There are numerous steps to an intervention and having it run smoothly. Each of these steps is under the assumption that you have decided that an intervention is the best course of action.
Step 1. Meet with a counselor
The first step to an intervention is to meet with a counselor. It is important to have a trained professional who knows how the process works. The family, friends, and loved ones of the addict or alcoholic meet with the counselor (sometimes via phone if the distance is great), and they voice their concerns about what has lead them to seek the services of an intervention specialist. This includes things like consequences that the
Step 2. Assessment of addict or alcoholic by the family
It may be a single visit or phone call, or it might be a series of more brief encounters, but the people in the addict/alcoholic’s life inform the counselor of any details they think may help in the process of convincing that person to accept treatment. The counselor will then come up with an idea of what may be the most effective method of reaching the addict/alcoholic. It also includes the history of the person prior to their addiction—say, for instance, a history of physical abuse.
It is also when consequences for not accepting treatment are developed.
Step 3. Who should attend?
Although everyone wants the addict or alcoholic to get better, sometimes there is truth in having too many chefs in the kitchen. As an example, a father may desperately want to attend an intervention, but if there is a very confrontational relationship between that father and the addict/alcoholic, it may be better for the father to simply let others go through the process. Who attends is based largely in part on what the counselor is told regarding the addict or alcoholic’s history and background.
Step 4. Course of action
That course of action developed in Step 2 is then put into play. Of all the best steps of an intervention, this is perhaps the hardest.

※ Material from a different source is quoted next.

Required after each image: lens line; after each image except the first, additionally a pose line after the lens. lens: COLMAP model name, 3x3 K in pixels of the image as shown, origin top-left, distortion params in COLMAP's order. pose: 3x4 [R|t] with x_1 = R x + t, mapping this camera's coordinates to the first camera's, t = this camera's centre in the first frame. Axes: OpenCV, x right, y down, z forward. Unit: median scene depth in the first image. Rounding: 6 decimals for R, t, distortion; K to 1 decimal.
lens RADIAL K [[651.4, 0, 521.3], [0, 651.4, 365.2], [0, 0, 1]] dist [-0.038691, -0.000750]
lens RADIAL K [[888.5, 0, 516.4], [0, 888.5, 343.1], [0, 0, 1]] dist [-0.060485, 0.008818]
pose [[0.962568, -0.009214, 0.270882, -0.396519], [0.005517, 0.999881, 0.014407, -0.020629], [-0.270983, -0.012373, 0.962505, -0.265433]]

It can be volatile, painful, and scary; but, in the end, if the addict or alcoholic gets the help he or she needs, then that comparably mild discomfort needs to take a backseat.

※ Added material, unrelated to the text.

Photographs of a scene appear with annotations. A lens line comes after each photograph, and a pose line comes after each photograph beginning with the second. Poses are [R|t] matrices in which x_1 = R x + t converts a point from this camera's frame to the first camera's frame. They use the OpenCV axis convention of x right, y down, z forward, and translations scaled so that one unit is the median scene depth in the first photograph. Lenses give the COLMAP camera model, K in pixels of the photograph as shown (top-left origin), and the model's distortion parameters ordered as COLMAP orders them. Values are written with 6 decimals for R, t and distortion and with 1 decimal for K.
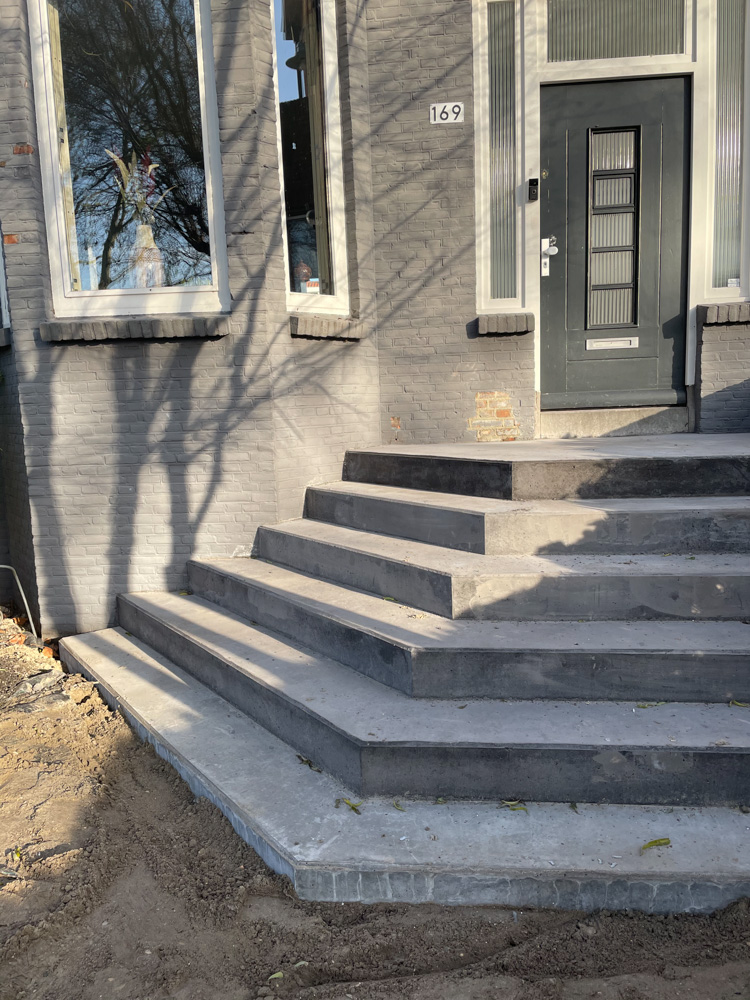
lens RADIAL K [[753.7, 0, 375.0], [0, 753.7, 500.0], [0, 0, 1]] dist [0.077853, -0.115338]
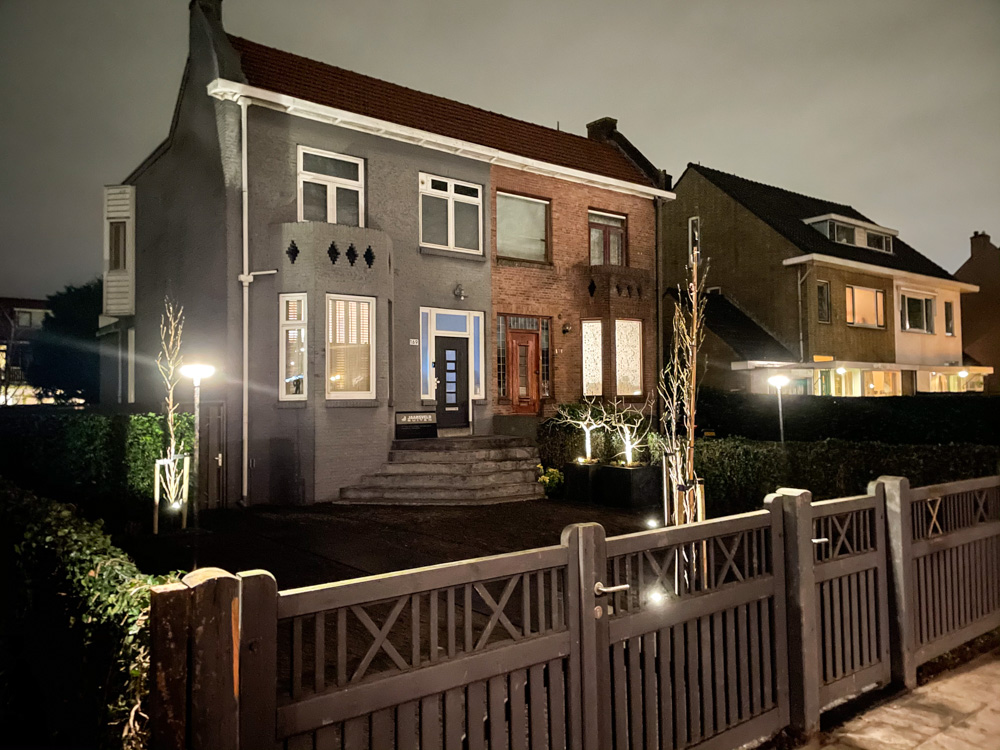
lens RADIAL K [[753.7, 0, 500.0], [0, 753.7, 375.0], [0, 0, 1]] dist [0.077853, -0.115338]
pose [[0.722306, 0.049787, 0.689779, -1.916645], [0.087375, 0.982843, -0.162435, 0.218905], [-0.686032, 0.177597, 0.705563, -1.598420]]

Step 5. Accepting the help.
This is the “holy grail” moment. When the addict or alcoholic sees the damage done, they may be inclined to accept the offer of help without much effort. However, they also may outright refuse, in which case the consequences in Step 2 come into play. If those at the intervention stick to their consequences, it is amazing how often the willingness to change typically comes.
There is also the tentative acceptance, which is when the alcoholic or addict says that he or she will go, but needs to “take care of some stuff first” before going to treatment. Very rarely is this “stuff” something that truly needs to be addressed before finding treatment. The reality is that if they wait, they might not get the chance to accept the offer afterwards.
Do not fret. This may sound like a tall order, but in retrospect, the small sacrifices that are made now may be the greatest gift for you and for the person in need of help. Combine your love with these best steps to an intervention and improve the life of a loved one.